I waited for her to continue.

“Do you know Cerberus, Kit?”

“The security guild?”

“Blue Smoke was a plan to break into Cerberus.”

My spine went rigid. Break into Cerberus? That was nuts, even by KCQ standards.

Cerberus wasn’t your standard locks and alarms anti-theft company. It was a guild of security experts—the best of the best, with an arsenal of damn near unbreakable spells for keeping valuable things safe, and people paid a good hunk o’ cash for their services.

“There’s been a rumor for years that Cerberus is holding on to a deep, dark secret,” Maggie whispered. “A dangerous artifact. Very dangerous, very powerful. The whole purpose of Blue Smoke was to steal it. I don’t know where he got that name from. Blue Smoke?”

“Was he a Scott Bakula fan?”

“What?”

“Never mind.” Now was not the time for stupid jokes. I peeked sideways at our two-agent audience, then hardened the hallucinations I was projecting. “So, what was the point of it all? They wanted to steal this crazy powerful artifact to do what with it?”

“I don’t know, but the answer is the same no matter what.” She swirled her tea in her mug. “Greed, Kit. It’s always about greed.”

“And you were a part of Blue Smoke?”

“No. Well, yes. At first. I helped set up protections for a vault. Rigel wanted a place to store valuable items, and he likes my alchemy over sorcery. Especially using astral keys for a door that can only be opened on a specific day.”

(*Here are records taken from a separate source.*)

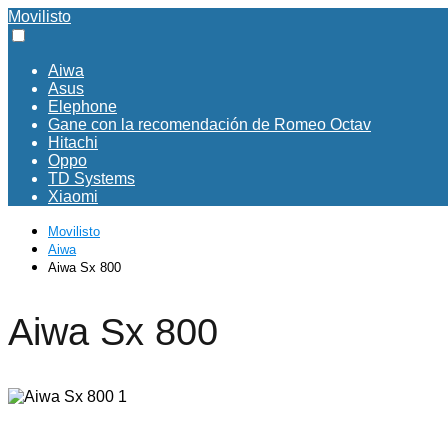
Movilisto
Aiwa
Asus
Elephone
Gane con la recomendación de Romeo Octav
Hitachi
Oppo
TD Systems
Xiaomi
Movilisto
Aiwa
Aiwa Sx 800
Aiwa Sx 800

Hmm. The murder trap in Rigel’s secret lair fit the bill for Maggie’s alchemy, but it wasn’t what I’d call a vault. “A specific day? What do you mean?”

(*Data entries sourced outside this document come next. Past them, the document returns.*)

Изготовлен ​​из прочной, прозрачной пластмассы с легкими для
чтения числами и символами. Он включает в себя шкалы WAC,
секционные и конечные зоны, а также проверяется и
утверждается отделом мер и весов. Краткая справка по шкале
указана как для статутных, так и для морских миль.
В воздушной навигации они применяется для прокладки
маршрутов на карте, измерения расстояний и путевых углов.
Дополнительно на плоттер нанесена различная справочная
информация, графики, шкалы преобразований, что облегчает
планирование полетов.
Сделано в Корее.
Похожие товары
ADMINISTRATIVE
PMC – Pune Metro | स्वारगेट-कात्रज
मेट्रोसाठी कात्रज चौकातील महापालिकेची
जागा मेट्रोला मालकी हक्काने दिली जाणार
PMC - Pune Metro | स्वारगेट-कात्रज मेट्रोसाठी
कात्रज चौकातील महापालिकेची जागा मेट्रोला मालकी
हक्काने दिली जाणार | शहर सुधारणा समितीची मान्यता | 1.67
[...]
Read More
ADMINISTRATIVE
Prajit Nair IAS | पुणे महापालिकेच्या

Her eyes lit up; she loved talking about her work. “A seal that is unassailable except on one day of the month. Once Rigel locked it, he wouldn’t need to guard it, even from his own cohorts, except on that one day.” She smirked. “I chose the waning third crescent moon.”

“The what now?”

“The moon at one-third visibility. I’d hoped its slowly dying light might remind him of the cost of his greed.”